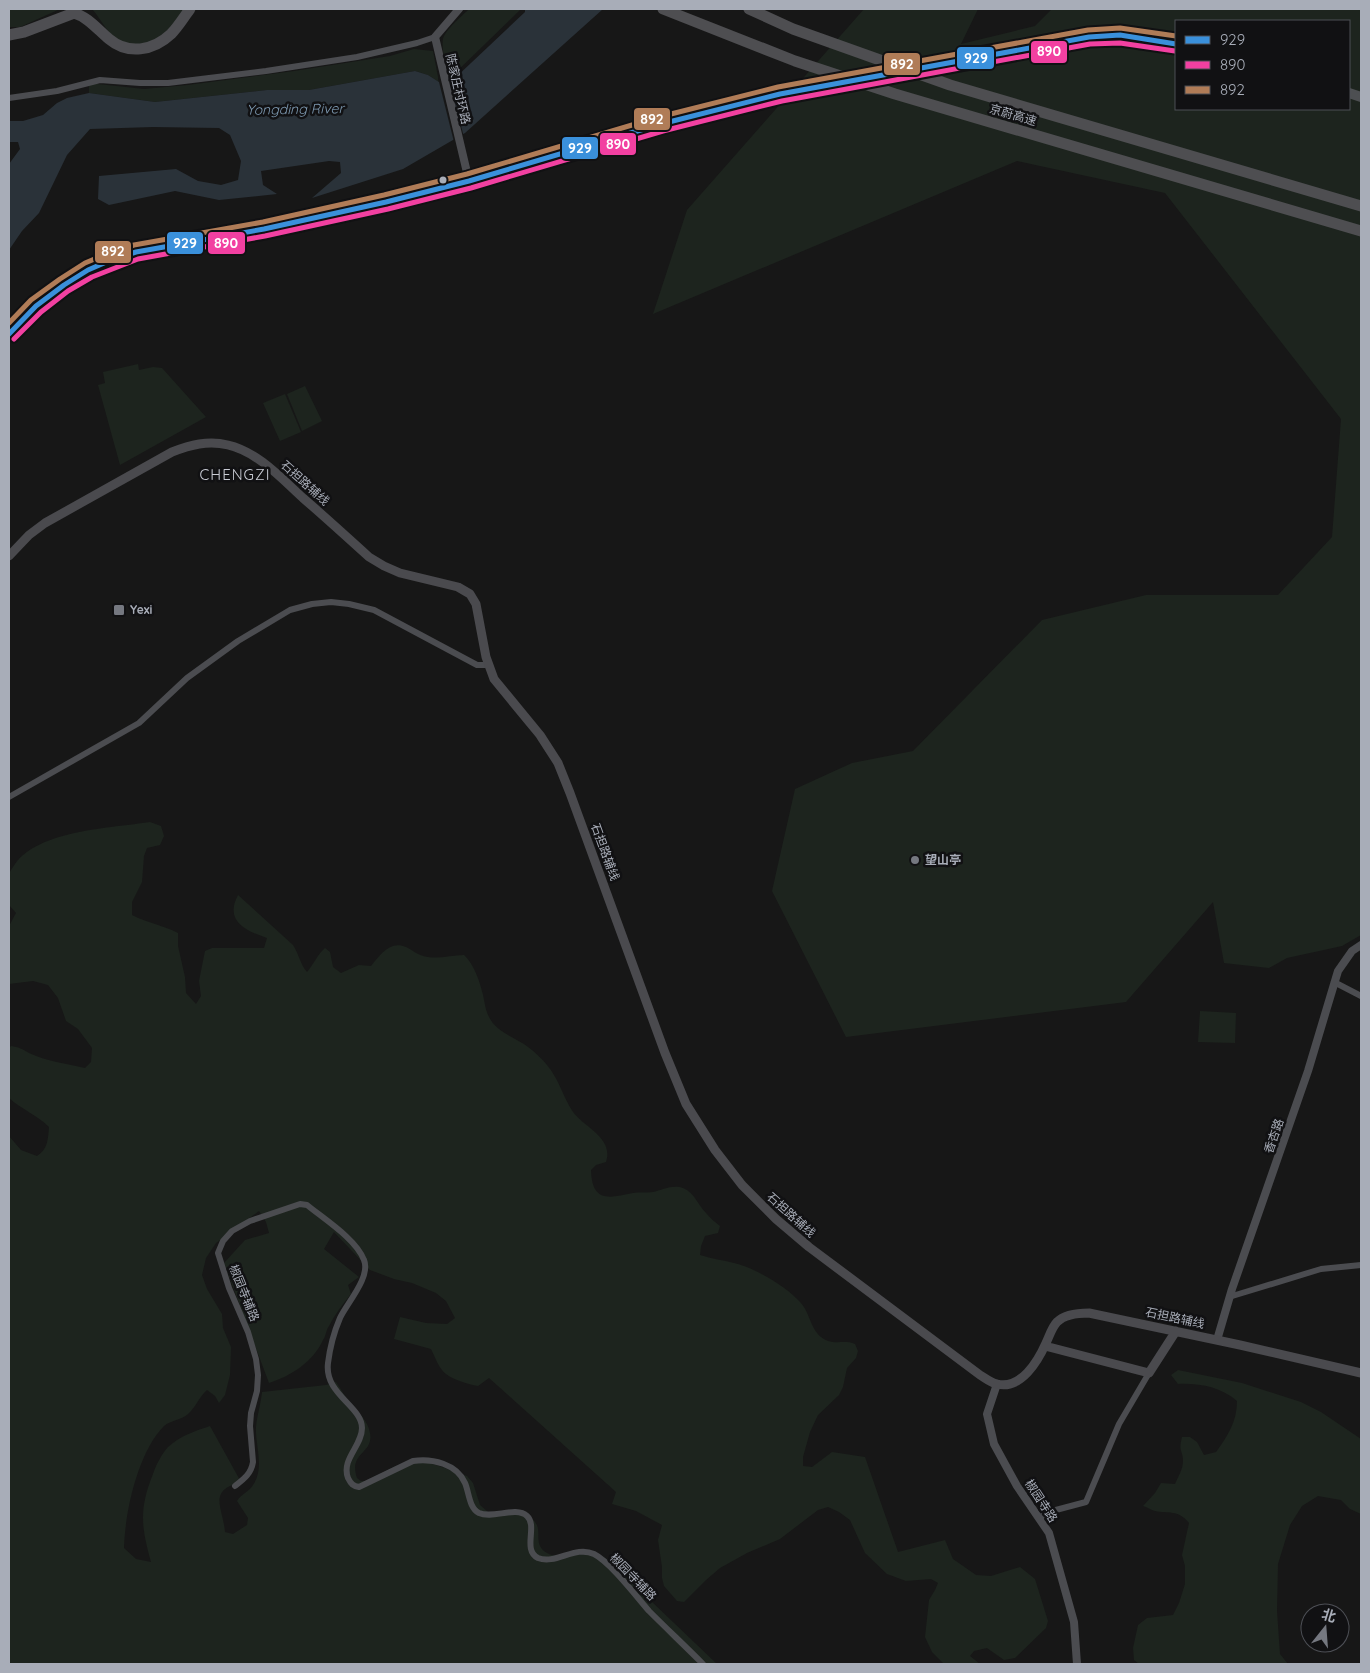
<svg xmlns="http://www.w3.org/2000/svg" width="1370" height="1673" font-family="Quicksand,'Noto Sans SC',sans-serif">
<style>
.green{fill:#1d241e;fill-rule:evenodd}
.water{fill:#2a3239}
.pier{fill:#171717}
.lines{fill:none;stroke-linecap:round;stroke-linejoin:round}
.minor{stroke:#4b4c50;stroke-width:6}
.tertiary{stroke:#4b4c50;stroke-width:8}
.secondary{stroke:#4a4a4e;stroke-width:9}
.primary{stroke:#4d4f52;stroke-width:10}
.trunk{stroke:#4e4e52;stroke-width:11}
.motorway{stroke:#4e4e51;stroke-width:11}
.bus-1-casing{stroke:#111113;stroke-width:9}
.bus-2-casing{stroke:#111113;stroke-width:9}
.bus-3-casing{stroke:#111113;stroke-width:9}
.bus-1{stroke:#3a90db;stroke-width:5}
.bus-2{stroke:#f240a1;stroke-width:5}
.bus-3{stroke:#b07c57;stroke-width:5}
.bus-dot{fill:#a8adb8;stroke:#111113;stroke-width:2}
.poi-dot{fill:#757880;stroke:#111113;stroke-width:2}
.labels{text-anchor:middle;stroke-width:5;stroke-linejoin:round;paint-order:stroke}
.street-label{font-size:12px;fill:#a8adb8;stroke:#111113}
.poi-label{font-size:12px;font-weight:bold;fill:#a8adb8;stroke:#111113;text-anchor:start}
.water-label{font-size:14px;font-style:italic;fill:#7f9bb3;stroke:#111113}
.quarter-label{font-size:15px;letter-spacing:1px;fill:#c9ccd4;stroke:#111113}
.line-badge{stroke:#111113;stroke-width:2}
.badge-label{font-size:14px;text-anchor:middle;font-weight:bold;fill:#fff}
</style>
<rect width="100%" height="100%" fill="#171717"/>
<path class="green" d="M9,9h51l-40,18h-11z
M92,9h92c-10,19 -39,46 -62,34 -14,-7 -20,-23 -30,-34z
M469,9h52l-71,69c-3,-10 -9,-28 -7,-39 2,-9 19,-23 26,-30z
M864,9h114l-17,35 74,-18 17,-17h309v926l-19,11 -55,12 -18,10 -45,-5 -11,-61 -87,100 -280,35 -74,-146 23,-102 57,-26 61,-12 129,-131 104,-25h132l54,-58 9,-118 -176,-226 -148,-32 -364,153 34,-104zM1176,21h173v88h-173z
M414,49l19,2 6,31 -11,-7 -13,-4 -106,19h-42l-112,12 -66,-9v-10l55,6 44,-4 106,-14 96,-15z
M138,364l1,6 14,-3 9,1 44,49 -86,48 -22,-80 7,-2 -2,-11z
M305,386l17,35 -20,10 -15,-37z
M285,394l16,38 -21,9 -17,-38z
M150,822l11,4 3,10 -4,9 -13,3 -3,8 -2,26 -10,20v13c15,8 31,10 46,18v13l7,31 1,16 10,11 5,-8 -2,-15 6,-30 7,-3h52l3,-10c-21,-7 -43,-17 -29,-43l55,50c6,9 7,19 14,27 7,-8 10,-17 18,-24l5,4 3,15 8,6 18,-8 12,1c9,-11 19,-26 35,-19 8,4 13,9 22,10 12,2 24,-2 36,-2 10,9 16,27 19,40 2,8 2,14 6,22 7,15 27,21 39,30 7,5 14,12 19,18 12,14 16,32 26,47 12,16 41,26 33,50l-10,3 -5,5c1,33 18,28 42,23 7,-1 13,0 20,-1 9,-2 20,-8 30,-4 11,4 15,17 23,25 4,5 9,9 14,13l-2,7 -13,3 -4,10 -1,9c12,4 23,5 34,8 21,5 52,23 66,39 12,13 10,32 28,39 9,3 18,-1 27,3l3,7 -2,7 -9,10 -4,19 -4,8 -21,20 -8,17 -7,25v9l9,1 20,-15 33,5 33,95 47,-12 8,19 23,16 15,1 29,-9 15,12 13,42 -2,7 -31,30 -11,2 -17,-12 -13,3 -4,5 10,8h-36l-12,-12 -7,-15 4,-37 6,-10 3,-7 -7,-4 -25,2 -19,-7 -22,-21 -15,-33 -11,-8 -11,-5 -10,3 -38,29 -33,14 -27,15 -14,12 -22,22 -7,-1 -13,-15 -2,-8v-11l-4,-27 4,-15 -26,-14 -24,-7 4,-12 -127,-114 -11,8c-10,-2 -24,-6 -32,-12 -7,-5 -11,-17 -15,-25l-37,-10 6,-22 26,6 21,1 8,-6 -9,-17 -10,-8 -24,-10 -18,-4 -24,-9 -36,-38 -10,17 35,28 -11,8 3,9c-8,10 -16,20 -22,32 -3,4 -3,10 -6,14 -10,22 -32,36 -54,43l-45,-120 21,-23 24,-7 -3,-11 -7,-11 -43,32 -10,15 -4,17 5,14 15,25 1,14 8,19 -1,28 -5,20 -6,8 -4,-7 -8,-6c-8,7 -11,17 -19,24 -6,6 -17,6 -24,12 -26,26 -39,86 -40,122l12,11 15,3c-10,-36 -12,-53 2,-88 3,-9 8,-19 15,-27 12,-11 27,-16 42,-21l31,56c-34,9 -18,25 -16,50l8,2 14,-9 1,-7 -11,-17c4,-7 12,-9 16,-16 12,-17 2,-40 3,-58 1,-11 5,-24 6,-35l64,-7 10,-3c5,7 9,15 15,22 8,9 17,17 19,29 4,21 -22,19 -13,45l4,3h4l33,-16 27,-4 42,15 6,7 7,22 8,7c9,0 18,-1 27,0 4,0 8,3 11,4 23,9 3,27 21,37 13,8 36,-2 51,1 3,1 7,4 10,6l109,104h-708v-528l12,14 16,6c11,-7 11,-17 12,-29 -12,-12 -28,-18 -40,-29v-50l2,-2c8,1 11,3 18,7 17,8 38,11 56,15l6,-6 1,-14 -14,-19 -12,-8 -8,-23 -10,-13 -15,-4 -24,3v-58l7,-13 -7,-8c0,-9 -3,-22 0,-31 1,-3 4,-7 6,-10 24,-34 97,-36 135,-42z
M1200,1011l36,2 -1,30 -37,-1z
M1178,1370l64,13 59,19 20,10 40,27v75l-11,-5 -9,-9 -23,-4 -16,10 -12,19 -12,39 -1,47 3,43 8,10h-149l-5,-4 -1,-12 5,-23 9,-7 26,-3 6,-12 6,-19v-18l-3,-11 7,-32c-11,-14 -21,-9 -34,-12 -4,-1 -8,-4 -12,-5l12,-13 6,-10 14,1c3,-7 8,-15 8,-23 0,-11 -5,-9 -1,-24h8l7,5 7,13 12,-3c12,-16 21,-31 21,-51 -16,-14 -38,-18 -59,-17l-7,-9z"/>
<path class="water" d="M525,9h78l-138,124 -62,36 -91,29 29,-25 -1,-11 -11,-1 -68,10 2,14 14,9 -58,6 -44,-9 -66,14 -11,-6 1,-23 77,-7 22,12 23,4 17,-5 3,-19 -11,-26 -11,-7 -66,-1 -63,2 -23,26 -28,58 -17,18 -13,19v-86l11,-15 -2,-7h-9v-21h14l20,-6 14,-12 10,-5 22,-5 66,9 112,-12h42l106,-19 13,4 11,7 15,-3 71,-67z"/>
<path class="pier" d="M438,78h10l16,59 -10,5z"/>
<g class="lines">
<path class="minor" d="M9,98l48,-7 43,-11 40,3h28l98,-12 91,-14 60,-14 18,-6
M9,797l130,-74 48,-45 51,-37 52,-31 22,-6 19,-2 18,2 25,6 103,55h12
M1334,982l27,14
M1229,1297l92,-28 40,-4
M235,1486c9,-7 16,-12 18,-24l-3,-36 1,-13 6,-22 1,-16 -2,-16 -8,-27 -19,-44 -11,-35 5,-12 9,-10 18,-10 50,-17 7,1c17,14 49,34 57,55 7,17 -17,43 -24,58 -6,14 -10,29 -12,45 -4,31 34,43 34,65 0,18 -21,31 -14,50 3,6 5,8 11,9l54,-26c19,-3 44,3 52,22 4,9 4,25 14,30 14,6 37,-7 48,3 11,10 -5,34 11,42 18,7 37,-13 56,-4 16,8 42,42 55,57 18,18 36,35 54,53
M1039,1518l13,-7 34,-9 33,-78 30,-51"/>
<path class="tertiary" d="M459,9l-24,28 34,144
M1217,1340l15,-51 76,-218 30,-100 14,-20 9,-6
M997,1384l-10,30 7,30 23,42 32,47 25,89 3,42"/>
<path class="secondary" d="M9,556l20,-21 16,-12 127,-71c18,-7 36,-12 56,-7 30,7 53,33 75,53 22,19 44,39 66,59l15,9 16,7 58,14 12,7 6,10 10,53 8,22 46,56 18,28 12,30 95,260 21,51 29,46 27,35 34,34 33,28 171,128c5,3 11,8 17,9 24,6 41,-23 49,-41 3,-6 6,-16 11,-21 8,-8 21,-9 32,-9l151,32 121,28
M1045,1346l104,27 27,-42"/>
<path class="primary" d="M1349,93l12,4
M9,334l27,-28 28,-21 24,-15 23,-10 25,-8 128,-23 122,-27 83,-21 192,-57 119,-30 309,-57 31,-2 56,9"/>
<path class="trunk" d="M9,35l15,-3 50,-19c14,4 24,17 35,26 19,16 44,12 62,-5 7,-7 13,-17 19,-25"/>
<path class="motorway" d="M663,9l132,52 100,33 466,137
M749,9l44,20 157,56 411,121"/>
<g class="bus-1-casing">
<path id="bus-1" d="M9,334l27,-28 28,-21 24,-15 23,-10 25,-8 128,-23 122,-27 83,-21 192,-57 119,-30 309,-57 31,-2 56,9"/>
</g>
<g class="bus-2-casing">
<path id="bus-2" d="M14,339l27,-27 27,-21 24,-14 46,-18 127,-23 123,-27 83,-21 192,-57 119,-30 308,-57 30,-1 55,8"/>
</g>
<g class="bus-3-casing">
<path id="bus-3" d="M9,323l22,-23 29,-21 25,-16 24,-10 25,-8 129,-23 121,-27 83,-21 192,-57 119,-30 310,-57 32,-2 56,8"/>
</g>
<use href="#bus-1" class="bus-1"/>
<use href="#bus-2" class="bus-2"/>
<use href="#bus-3" class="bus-3"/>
</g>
<circle class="bus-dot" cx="443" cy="180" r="4.5"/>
<g class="poi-dot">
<rect x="113" y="604" width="12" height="12" rx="2.5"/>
<circle cx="915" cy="860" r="5"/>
</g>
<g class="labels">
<g class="street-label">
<text transform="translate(458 89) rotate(77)" y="4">陈家庄村环路</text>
<text transform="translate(1013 115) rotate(16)" y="4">京蔚高速</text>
<text transform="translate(305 483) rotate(42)" y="4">石担路辅线</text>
<text transform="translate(605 852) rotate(70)" y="4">石担路辅线</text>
<text transform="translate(1274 1136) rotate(-71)" y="4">香杏路</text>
<text transform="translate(791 1215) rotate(42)" y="4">石担路辅线</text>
<text transform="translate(244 1293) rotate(68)" y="4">椒园寺辅路</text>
<text transform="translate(1175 1318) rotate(12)" y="4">石担路辅线</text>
<text transform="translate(1041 1501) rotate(57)" y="4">椒园寺路</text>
<text transform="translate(633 1577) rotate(46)" y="4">椒园寺辅路</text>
</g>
<g class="poi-label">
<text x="130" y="614">Yexi</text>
<text x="925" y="864">望山亭</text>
</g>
<g class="water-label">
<text transform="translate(295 109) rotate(-1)" y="5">Yongding River</text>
</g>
<g class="quarter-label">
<text x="235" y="480">CHENGZI</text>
</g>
</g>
<g class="line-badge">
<rect x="1030" y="40" width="38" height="24" rx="5" fill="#f240a1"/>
<rect x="956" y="46" width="39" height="24" rx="5" fill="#3a90db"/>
<rect x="883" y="52" width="38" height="24" rx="5" fill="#b07c57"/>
<rect x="633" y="107" width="38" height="24" rx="5" fill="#b07c57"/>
<rect x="599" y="132" width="38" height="24" rx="5" fill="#f240a1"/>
<rect x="561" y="136" width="38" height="24" rx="5" fill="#3a90db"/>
<rect x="207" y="231" width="39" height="24" rx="5" fill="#f240a1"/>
<rect x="166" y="231" width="38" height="24" rx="5" fill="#3a90db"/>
<rect x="94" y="240" width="38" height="24" rx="5" fill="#b07c57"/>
</g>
<g class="badge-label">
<text x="1049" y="56">890</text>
<text x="976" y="63">929</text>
<text x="902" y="69">892</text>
<text x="652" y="124">892</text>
<text x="618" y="149">890</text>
<text x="580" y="153">929</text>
<text x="226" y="248">890</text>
<text x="185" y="248">929</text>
<text x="113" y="256">892</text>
</g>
<rect width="1370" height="1673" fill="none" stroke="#a8adb8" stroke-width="20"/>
<rect x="1175" y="20" width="175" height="90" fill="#111113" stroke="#4d4f55"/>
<rect x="1185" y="36" width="25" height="8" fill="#3a90db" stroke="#4d4f55"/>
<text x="1220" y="45" font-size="15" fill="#a8adb8">929</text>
<rect x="1185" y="61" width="25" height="8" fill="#f240a1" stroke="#4d4f55"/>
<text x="1220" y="70" font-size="15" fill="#a8adb8">890</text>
<rect x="1185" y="86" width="25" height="8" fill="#b07c57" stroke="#4d4f55"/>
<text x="1220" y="95" font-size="15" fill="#a8adb8">892</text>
<g transform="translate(1325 1628) rotate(17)"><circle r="24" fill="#111113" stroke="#4d4f55"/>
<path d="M0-4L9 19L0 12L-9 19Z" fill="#757880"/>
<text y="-8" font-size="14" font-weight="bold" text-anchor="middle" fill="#a8adb8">北</text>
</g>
</svg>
================================
§ **ACTIVITY**: Reproduce each line above that contains "round".

§ **EXPECTED OUTPUT**:
.lines{fill:none;stroke-linecap:round;stroke-linejoin:round}
.labels{text-anchor:middle;stroke-width:5;stroke-linejoin:round;paint-order:stroke}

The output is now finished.